For owners to benefit from this change they will have to increase the number of enquiries generated and bookings converted and this means proactively reviewing and in turn stepping up their marketing activity.
3) To restrict the use of loss relief from FHLs. If the proposed changes are made, holiday home trading losses will only be able to be offset against future profits from the same business. Under the existing rules, owners can offset trading losses from a holiday home against any other sources of income.

On the one hand it is important to remember that any changes will not come into play until spring 2011, so there is still time for owners to take advantage of the current FHL regime’s loss relief scheme.

On the other hand while one financial aid is being lost another is actually being gained. In theory, increased bookings should result in owners making more money and therefore reducing their chances of running the business at a loss.
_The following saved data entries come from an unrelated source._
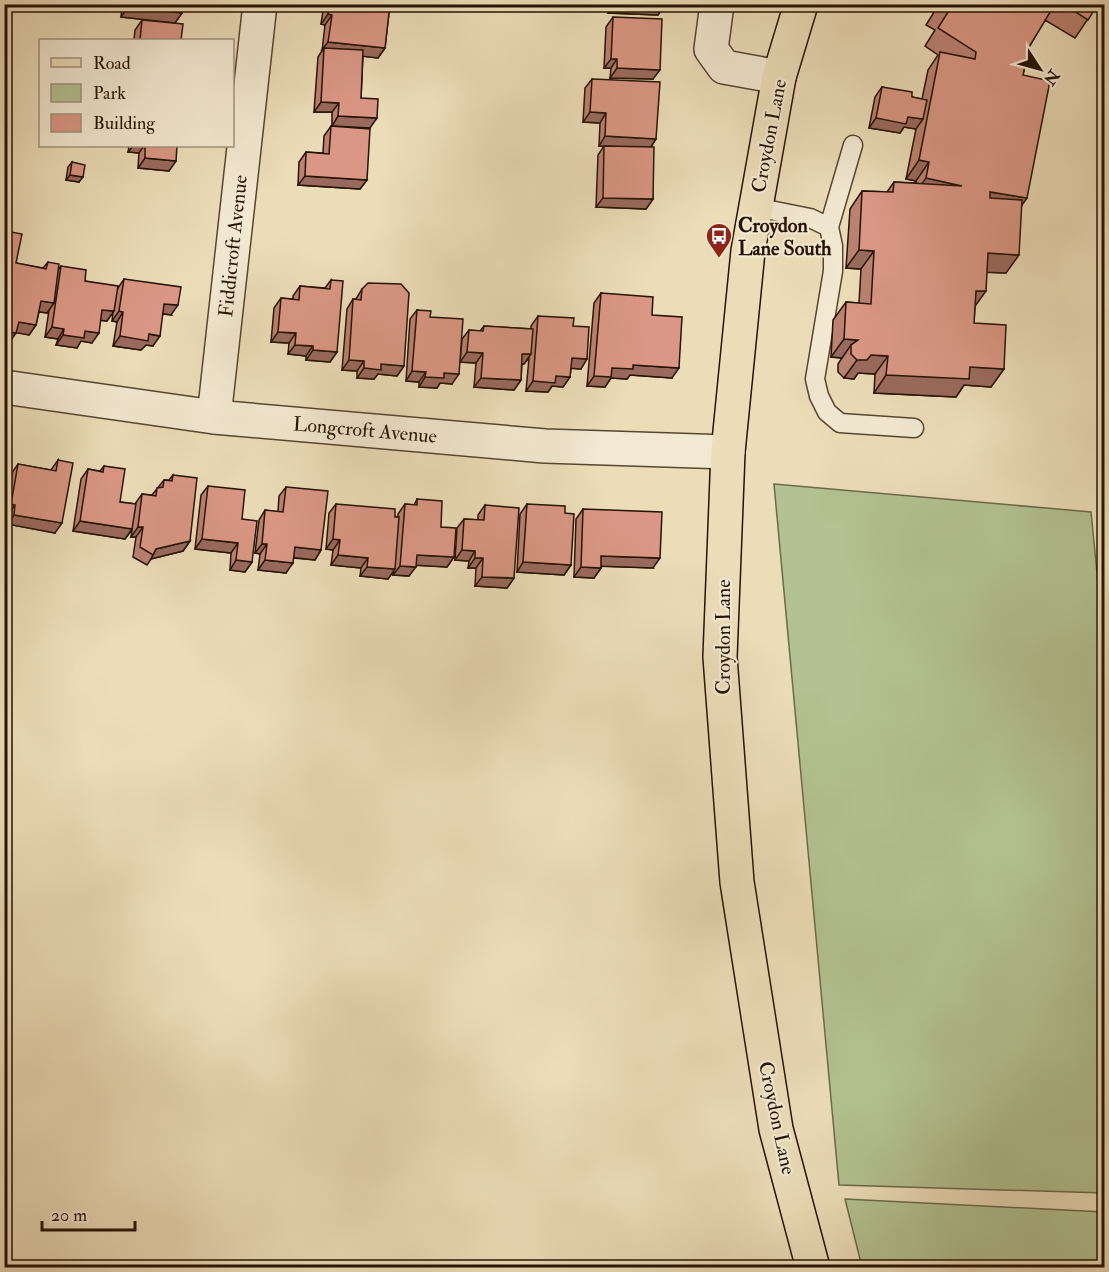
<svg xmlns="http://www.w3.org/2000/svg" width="1109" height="1272" viewBox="0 0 1109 1272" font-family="'IM FELL Double Pica',serif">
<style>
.green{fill:#b3c292;stroke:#6c6a4a;stroke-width:1.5}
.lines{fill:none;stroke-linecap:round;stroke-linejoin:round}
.lane-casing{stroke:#574630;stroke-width:21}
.street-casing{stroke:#574630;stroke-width:36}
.primary-casing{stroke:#251302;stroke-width:36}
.lane{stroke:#f3e9d2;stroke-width:18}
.street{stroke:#f3e9d2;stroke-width:33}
.primary{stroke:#ecddb9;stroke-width:33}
.wall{fill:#bb8272;stroke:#251302;stroke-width:1.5}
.shaded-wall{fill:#996a5d;stroke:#251302;stroke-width:1.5}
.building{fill:#da9785;stroke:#251302;stroke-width:1.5}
.labels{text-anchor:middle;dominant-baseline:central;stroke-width:4.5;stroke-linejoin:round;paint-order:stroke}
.street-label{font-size:20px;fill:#251302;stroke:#f3e9d2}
.poi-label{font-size:20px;font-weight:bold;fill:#251302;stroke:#f3e9d2;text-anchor:start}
</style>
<rect width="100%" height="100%" fill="#ecddb9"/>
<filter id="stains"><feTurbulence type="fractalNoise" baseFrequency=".00333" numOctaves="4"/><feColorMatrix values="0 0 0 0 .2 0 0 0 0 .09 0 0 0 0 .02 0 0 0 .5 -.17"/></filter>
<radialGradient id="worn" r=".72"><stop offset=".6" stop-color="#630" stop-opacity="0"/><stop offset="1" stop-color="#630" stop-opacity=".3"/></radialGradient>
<path class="green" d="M774 484 1091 512 1104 644V1193L839 1185Z
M845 1199 1104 1212V1267H862Z"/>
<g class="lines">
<g class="lane-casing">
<path id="lane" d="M755 207 810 218 829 227 833 246V271L815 379 819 396 827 412 840 423 914 428
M829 227 853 145"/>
</g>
<g class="street-casing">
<path id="street" d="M717 4 711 49 724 67 779 77
M4 387 214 417 545 446 728 452
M214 417 260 4"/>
</g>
<g class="primary-casing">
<path id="primary" d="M801 4 779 77 748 251 728 452 720 657 737 882 776 1129 813 1268"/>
</g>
<use href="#lane" class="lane"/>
<use href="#street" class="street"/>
<use href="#primary" class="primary"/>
</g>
<path class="wall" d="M122 4H183L182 13 175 23 121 17Z
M324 4H390L385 48 378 58 363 56 361 98 370 128 332 126V112H314L318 57 322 51 325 25 321 24Z
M609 4H665L658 15 608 13Z
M939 4H1098L1075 38 1045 20 1029 47 1023 75 1027 198 1022 204 1006 273 987 272 975 306 974 323 1004 369 991 387 964 385 956 397 874 393 875 374 858 373 854 379 844 378 838 372V364L842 358 831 357 833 320 846 302 859 303 861 269 846 268 850 209 862 191 887 192 894 182 916 183V181L906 179 916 129 904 127 900 133 869 128 875 97 882 87 912 97 922 99 928 70 938 55 925 46 935 30 926 25Z
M613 17 653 79 610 78 611 68H604L606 27Z
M142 20 181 40H134L135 30Z
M592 79 656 139 651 147 653 199 646 209 596 207 598 155 604 146H599L600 123 583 122 585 88Z
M331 126 367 180 360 189 298 185 299 162 306 152 323 153 324 136Z
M129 146H177L169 171 138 168 139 153 128 152Z
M72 162 79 182 66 180 68 167Z
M6 231 16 263 43 268 48 262 58 270 61 266 85 281 118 288 124 279 171 315 163 314 153 346 146 345 141 350 113 346 117 322 112 321 113 312 107 321 100 320 92 343 81 341 77 348 56 345 58 339 45 337 49 310 47 313 39 312 36 325 29 335 16 332 9 343 4 342V232Z
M331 280 337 352 330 362 306 360V356L288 354 289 343 271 342 274 308 281 298 293 299V296L300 286 325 288Z
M362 289 404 366 397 376 378 374 374 379 357 378V371L342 370 347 309 353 299H356Z
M601 293 652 315 672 378 630 375 627 379 611 378 605 387 587 386 594 303Z
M417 310 430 317 452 384 440 383 437 388 419 387V382L406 381 410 319Z
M538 316 573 326 581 369 571 368 570 377 563 387 552 386 548 392 526 391 529 358 524 364H522L521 380 514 390 474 387 476 363 460 362 462 339 469 330 480 331 484 326 531 329V326Z
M58 460 55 533 7 524 8 515 4 514 5 509H4L11 474 18 464 51 470Z
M104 466 120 502 135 504 142 494 152 495 164 480H169L173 475 190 541 183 551 151 559 147 565 133 557 136 537H131L132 530 125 539 73 531 81 479 88 469 100 471Z
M208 486 242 519 252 562 245 572 230 570 231 553 195 549 201 495Z
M286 487 321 550 315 560 293 558 286 573 258 570 260 554 255 553 259 520 265 510 278 512 279 496Z
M417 499 441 527 454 557 447 567 416 565 409 576 393 575 394 570 388 579 360 576 361 568 331 565 333 550 326 549 329 513 336 504 398 517V514L405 504 414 505Z
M527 504 571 565 564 575 517 572 520 514Z
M485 505 514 578 507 588 475 586 476 568H468L469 561 455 560 457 528 464 519 478 520V515Z
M583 509 653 568 601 566V568L594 578 574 577 576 519Z"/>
<path class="shaded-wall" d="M614 4H650L665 5 658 15 608 13Z
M128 7 182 13 175 23 121 17Z
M328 14 332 15 325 25 321 24Z
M328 42 385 48 378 58 324 52V48L321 51Z
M611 59H617L611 68H604Z
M617 68 660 70 653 79 610 78Z
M321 102 339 103 332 112H314Z
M590 112 606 113 600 123 583 122Z
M338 116 377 118 370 128 332 126Z
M908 117 923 119 916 129 904 127 900 133 869 128 876 118Z
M605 136 656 139 650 148 599 146Z
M133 146H144L139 153 128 152Z
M145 158 176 161 169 171 138 168Z
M919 160 929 162 916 181 906 179Z
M70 175 83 177 79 182 66 180Z
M305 176 367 180 360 189 298 185Z
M926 178 962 186 913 196Z
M990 192 1027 198 1014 216 978 210Z
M603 198 653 199 646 209 596 207Z
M859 250 874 251 861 269 846 268Z
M988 253 1019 255 1006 273 975 272Z
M976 291H986L973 309Z
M41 301 54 303 47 313 34 311Z
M164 304 178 305 171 315 158 313Z
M102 310 114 311 107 321 95 320Z
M119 311 123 312 117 322 112 321Z
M19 322 36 325 29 335 12 332Z
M52 327 64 329 58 339 45 337Z
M4 331 16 333 9 343 4 342Z
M85 331 99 333 92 343 81 341 77 348 56 345 63 335Z
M278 332 296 333 289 343 271 342Z
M149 334 160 336 153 346 146 345 141 350 113 346 120 336Z
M844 339 858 340 851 345 842 358 831 357Z
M295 345 313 346 306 356 288 354Z
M313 350 337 352 330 362 306 360Z
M467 352 483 353 476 363 460 362Z
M522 354H531L524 364 515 363Z
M871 355 888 356 875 374 858 373 854 379 844 378 857 360Z
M572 358 587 359 581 369 565 368Z
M349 360 364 361 357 371 342 370Z
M381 364 404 366 397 376 378 374 374 379 357 378 364 368Z
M633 365 679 368 672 378 630 375 627 379 611 378 605 387 587 386 594 376 612 368Z
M970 367 1004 369 991 387 964 385 956 397 874 393 886 375Z
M412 371 426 372 419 382 406 381Z
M444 373 459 374 452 384 440 383 437 388 419 387 425 377Z
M556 376 570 377 563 387 552 386 548 392 526 391 533 381Z
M481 378 521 380 514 390 474 387Z
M11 504 15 505 8 515 4 514Z
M14 515 62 523 55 533 7 524Z
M80 521 132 529 125 539 73 531Z
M138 527H143L136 537H131Z
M202 539 238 543 231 553 195 549Z
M333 539 340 540 333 550 326 549Z
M190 541 183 551 151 559 156 549Z
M262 544H267L260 554 255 553Z
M295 547 321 550 315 560 288 557Z
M462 550 475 551 469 561 455 560Z
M338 555 368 558 361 568 331 565Z
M417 555 454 557 447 567 410 565Z
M601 556 660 558 653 568 594 566Z
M475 558H483L476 568H468Z
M236 560 252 562 245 572 230 570Z
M265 560 293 563 286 573 258 570Z
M523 562 571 565 564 575 517 572Z
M400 566 416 567 409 576 393 575Z
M367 567 395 569 388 579 360 576Z
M581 567 601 568 594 578 574 577Z
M482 577 514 578 507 588 475 586Z"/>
<path class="building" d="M128 4H183L182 13 128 7Z
M329 4H390L385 48 328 42 332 15 328 14Z
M940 4H1055L1029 47 1023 75 1050 81 1027 198 990 192V198L1022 200 1019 255 988 253 986 291H976L974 323 1006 325 1004 369 970 367 969 379 886 375 888 356 871 355 867 360H857L851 354V345L858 340 844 339 846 302 871 304 874 251 859 250 862 191 893 192 894 182 962 186 926 178 929 162 919 160 940 52 975 59 976 52 938 28 948 12 939 7Z
M1063 4H1098L1088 20Z
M613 17 662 19 660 70 617 68V59H611Z
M142 20 183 24 181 40H140Z
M324 48 363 50 361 98 378 99 377 118 338 116 339 103 321 102Z
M592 79 660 82 656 139 605 136 606 113 590 112Z
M882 87 912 92V97L927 100 923 119 908 117 906 124 876 118Z
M331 126 370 129 367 180 305 176 306 152 329 154Z
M145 146H177L176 161 145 158Z
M604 146 654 147 653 199 603 198Z
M72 162 85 165 83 177 70 175Z
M6 231 22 234 16 263 46 269 48 262 59 264 54 303 41 301 36 325 19 322 16 333 4 331V237Z
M61 266 86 270 85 281 118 286 114 311 102 310 99 333 85 331 84 338 63 335 64 329 52 327Z
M124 279 181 287 178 305 164 304 160 336 149 334 148 341 120 336 123 312 119 311Z
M331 280 343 281 337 352 313 350V346L295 345 296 333 278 332 281 298 299 300 300 286 330 289Z
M368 283 401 284 409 293 404 366 381 364V370L364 368V361L349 360 353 299 361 300 362 289Z
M601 293 653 297 652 315 682 317 679 368 633 365V369L612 368 611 377 594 376Z
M417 310 431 311 430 317 463 319 459 374 444 373V378L425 377 426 372 412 371Z
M538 316 574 318 573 326 589 327 587 359 572 358 570 377 556 376 555 383 533 381Z
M484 326 533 329 531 354H522L521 380 481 378 483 353 467 352 469 330 483 331Z
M4 448 9 449 4 470Z
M58 460 73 463 62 523 14 515 15 505 11 504 18 464 56 471Z
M104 466 125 469 120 502 136 504 132 529 80 521 88 469 103 472Z
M4 473 12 474 6 507H4Z
M173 475 197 478 190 541 156 549 153 555 140 547 143 527H138L142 494 156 496 157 488 163 487 164 480 172 481Z
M208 486 245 490 242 519 257 521 252 562 236 560 238 543 202 539Z
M286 487 328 491 321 550 295 547 293 563 265 560 267 544H262L265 510 283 512Z
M417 499 442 501 441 527 456 528 454 557 417 555 416 567 400 566 405 504 417 505Z
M336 504 395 509V517H399L395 569 367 567 368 558 338 555 340 540 333 539Z
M527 504 565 506V513L574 514 571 565 523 562Z
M485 505 519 508 514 578 482 577 483 558H475V551L462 550 464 519 484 520Z
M583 509 662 512 660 558 601 556V568L581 567Z"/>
<defs>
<g id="bus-pin" transform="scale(1.35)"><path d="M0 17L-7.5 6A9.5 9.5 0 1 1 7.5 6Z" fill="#8f2418" stroke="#f3e9d2"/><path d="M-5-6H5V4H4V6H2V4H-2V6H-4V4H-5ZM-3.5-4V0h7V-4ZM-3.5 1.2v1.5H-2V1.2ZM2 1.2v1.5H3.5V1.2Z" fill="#fff"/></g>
</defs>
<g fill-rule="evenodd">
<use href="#bus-pin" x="719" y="236"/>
</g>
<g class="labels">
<g class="street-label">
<text transform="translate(769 136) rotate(-79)">Croydon Lane</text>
<text transform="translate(233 246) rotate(-84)">Fiddicroft Avenue</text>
<text transform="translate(365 430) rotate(5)">Longcroft Avenue</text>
<text transform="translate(723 637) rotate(-90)">Croydon Lane</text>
<text transform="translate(777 1118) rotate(78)">Croydon Lane</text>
</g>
<g class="poi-label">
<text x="738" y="225">Croydon<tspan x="738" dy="23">Lane South</tspan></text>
</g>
</g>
<rect width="1109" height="1272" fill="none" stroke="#ecddb9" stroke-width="24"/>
<rect x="6" y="6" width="1097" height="1260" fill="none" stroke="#251302" stroke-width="3"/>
<rect x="12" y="12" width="1085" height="1248" fill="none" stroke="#251302" stroke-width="1.5"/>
<rect x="39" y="39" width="195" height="108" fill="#f3e9d2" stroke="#a1937f" stroke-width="1.5"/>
<rect x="51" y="58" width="30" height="9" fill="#ecddb9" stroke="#a1937f" stroke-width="1.5"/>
<text x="93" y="69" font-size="18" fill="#251302">Road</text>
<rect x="51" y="84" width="30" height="18" fill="#b3c292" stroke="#a1937f" stroke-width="1.5"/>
<text x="93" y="99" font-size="18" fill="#251302">Park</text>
<rect x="51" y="114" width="30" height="18" fill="#da9785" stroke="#a1937f" stroke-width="1.5"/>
<text x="93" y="129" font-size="18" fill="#251302">Building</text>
<g transform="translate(1040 69) rotate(126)" stroke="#f3e9d2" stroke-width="4.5" paint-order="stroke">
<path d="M0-4.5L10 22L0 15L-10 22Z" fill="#251302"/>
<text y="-9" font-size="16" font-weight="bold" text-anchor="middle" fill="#251302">N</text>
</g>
<path d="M42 1221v9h93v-9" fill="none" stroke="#251302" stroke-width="3"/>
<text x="51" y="1221" font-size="18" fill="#251302" stroke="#f3e9d2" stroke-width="4.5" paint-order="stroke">20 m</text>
<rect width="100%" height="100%" filter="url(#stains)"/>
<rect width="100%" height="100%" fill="url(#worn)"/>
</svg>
Of the FHL consultation Kate Stinchcombe-Gillies, head of communications at Holiday Lettings, says:

"During the course of this debate it has become apparent that many holiday home owners are unsure what to expect from the changes and are fearful for the outcome of the consultation. Rather than continue the culture of scare mongering that has been evident over the last few months we want to reassure owners and make it clear that there are some very positive implications from the likely outcomes of the consultation."

"The extended advertising period gives every holiday home owner an opportunity to review and optimise their marketing strategy, something that any profitable business needs to do regardless of industry. Also, by keeping the Furnished Holiday Letting tax treatments relatively unchanged, but tightening the eligibility criteria, the proposals will continue to protect the professional holiday home landlord while increasing the incentives for part time landlords."

"In the main, these changes are an opportunity. If your business is performing well come 6 April 2011 there is very little to be concerned about and it should be business as usual. As the market leader in the holiday home industry, if the changes were remotely detrimental to our advertisers we would be the first to say so and seek a solution."